I'm running into an issue where I'm saving different parquet files with slightly different schema, but which have shared partition columns. I have created the following as a minimal reproducible example:
from dask import dataframe as dd
import pandas as pd
import shutil
def save_parquet():
df1 = pd.DataFrame({"A": [1], "B": [1]})
df2 = pd.DataFrame({"A": [2], "C": [2]})
df1.to_parquet("test.parquet", partition_cols=["A"])
df2.to_parquet("test.parquet", partition_cols=["A"])
def load_parquet():
filters = [[
("A", "==", 2)
]]
ddf = dd.read_parquet("test.parquet", columns=["A", "C"], filters=filters)
def main():
save_parquet()
load_parquet()
if __name__=="__main__":
main()
Running the above causes the following exception:
Traceback (most recent call last):
File "/home/.../.local/lib/python3.8/site-packages/dask/backends.py", line 133, in wrapper
return func(*args, **kwargs)
File "/home/.../.local/lib/python3.8/site-packages/dask/dataframe/io/parquet/core.py", line 578, in read_parquet
meta, index, columns = set_index_columns(meta, index, columns, auto_index_allowed)
File "/home/.../.local/lib/python3.8/site-packages/dask/dataframe/io/parquet/core.py", line 1487, in set_index_columns
raise ValueError(
ValueError: The following columns were not found in the dataset {'C'}
The following columns were found Index(['B', 'A'], dtype='object')
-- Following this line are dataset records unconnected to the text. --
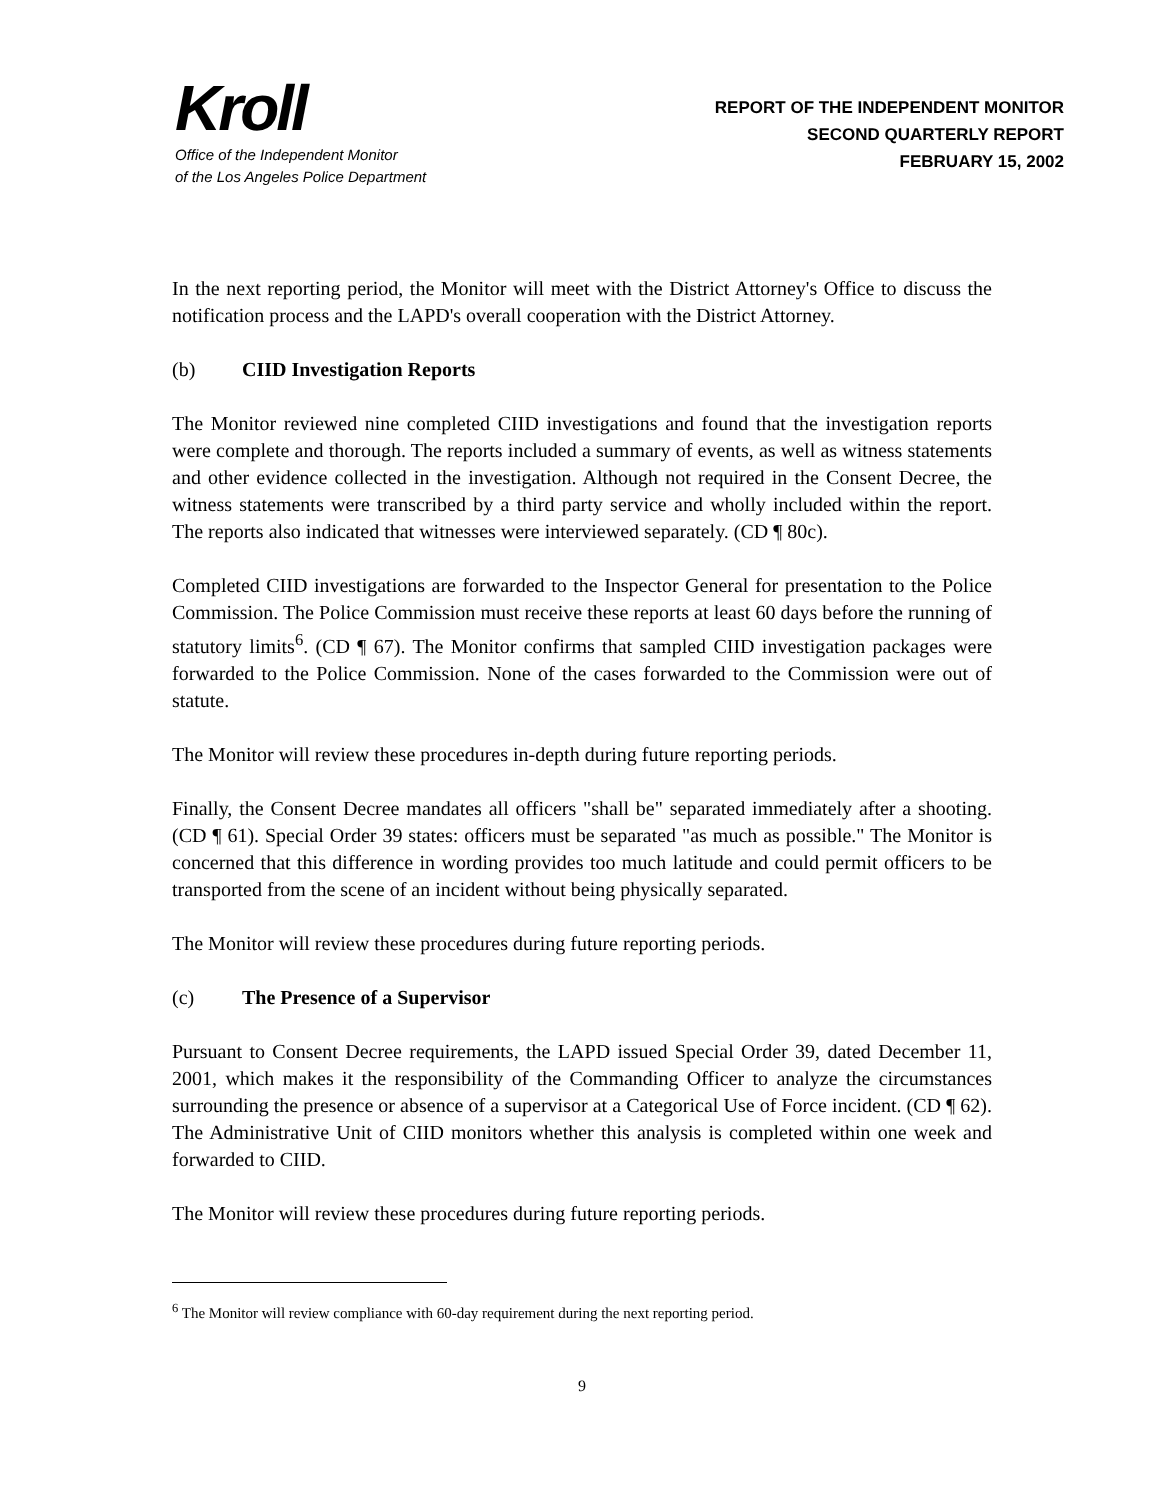Kroll
Office of the Independent Monitor
of the Los Angeles Police Department
REPORT OF THE INDEPENDENT MONITOR
SECOND QUARTERLY REPORT
FEBRUARY 15, 2002
In the next reporting period, the Monitor will meet with the District Attorney's Office to discuss the notification process and the LAPD's overall cooperation with the District Attorney.
(b) CIID Investigation Reports
The Monitor reviewed nine completed CIID investigations and found that the investigation reports were complete and thorough. The reports included a summary of events, as well as witness statements and other evidence collected in the investigation. Although not required in the Consent Decree, the witness statements were transcribed by a third party service and wholly included within the report. The reports also indicated that witnesses were interviewed separately. (CD ¶ 80c).
Completed CIID investigations are forwarded to the Inspector General for presentation to the Police Commission. The Police Commission must receive these reports at least 60 days before the running of statutory limits<sup>6</sup>. (CD ¶ 67). The Monitor confirms that sampled CIID investigation packages were forwarded to the Police Commission. None of the cases forwarded to the Commission were out of statute.
The Monitor will review these procedures in-depth during future reporting periods.
Finally, the Consent Decree mandates all officers "shall be" separated immediately after a shooting. (CD ¶ 61). Special Order 39 states: officers must be separated "as much as possible." The Monitor is concerned that this difference in wording provides too much latitude and could permit officers to be transported from the scene of an incident without being physically separated.
The Monitor will review these procedures during future reporting periods.
(c) The Presence of a Supervisor
Pursuant to Consent Decree requirements, the LAPD issued Special Order 39, dated December 11, 2001, which makes it the responsibility of the Commanding Officer to analyze the circumstances surrounding the presence or absence of a supervisor at a Categorical Use of Force incident. (CD ¶ 62). The Administrative Unit of CIID monitors whether this analysis is completed within one week and forwarded to CIID.
The Monitor will review these procedures during future reporting periods.
<sup>6</sup> The Monitor will review compliance with 60-day requirement during the next reporting period.
9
The above exception was the direct cause of the following exception:
Traceback (most recent call last):
File "mre.py", line 26, in <module>
main()
File "mre.py", line 23, in main
load_parquet()
File "mre.py", line 15, in load_parquet
ddf = dd.read_parquet("test.parquet", columns=["A", "C"], filters=filters)
File "/home/.../.local/lib/python3.8/site-packages/dask/backends.py", line 135, in wrapper
raise type(e)(
ValueError: An error occurred while calling the read_parquet method registered to the pandas backend.
Original Message: The following columns were not found in the dataset {'C'}
The following columns were found Index(['B', 'A'], dtype='object')
My expectation would be that the ("A", "==", 2)
filter should stop us from loading the schema from df1
, and regardless of whether it loads df1
or not, that it should be able to find the "C"
column from df2
. Am I missing something here?
Changing the columns
field to columns=["A", "B"]
successfully reads in the data, so it feels what I'm trying to do should be possible somehow.
This post indicates that read_parquet reads the schema from the first parquet file it encounters, but that you can specify a schema to avoid this.
Specifying a schema
like
import pyarrow as pa
...
ddf = dd.read_parquet("test.parquet", columns=["A", "C"], filters=filters, schema=pa.schema({"A": pa.int64(), "C": pa.int64()}))
still triggers the exception.
Specifying a schema
without specifying columns
doesn't trigger the exception, but returns a dask dataframe without the "C" column (seemingly regardless of what was in the schema):
>>> print(ddf.columns)
Index(['B', 'A'], dtype='object')
Is there a way to prevent read_parquet
from using the .parquet files that should be filtered out?
Found a somewhat silly workaround.
dask.dataframe.read_parquet can take a list of parquet files within partitions (rather than the top-level parquet folder). I just used path globbing to manually filter down to only the relevant parquet files I wanted to use (based on partition folder) and pass that list in directly.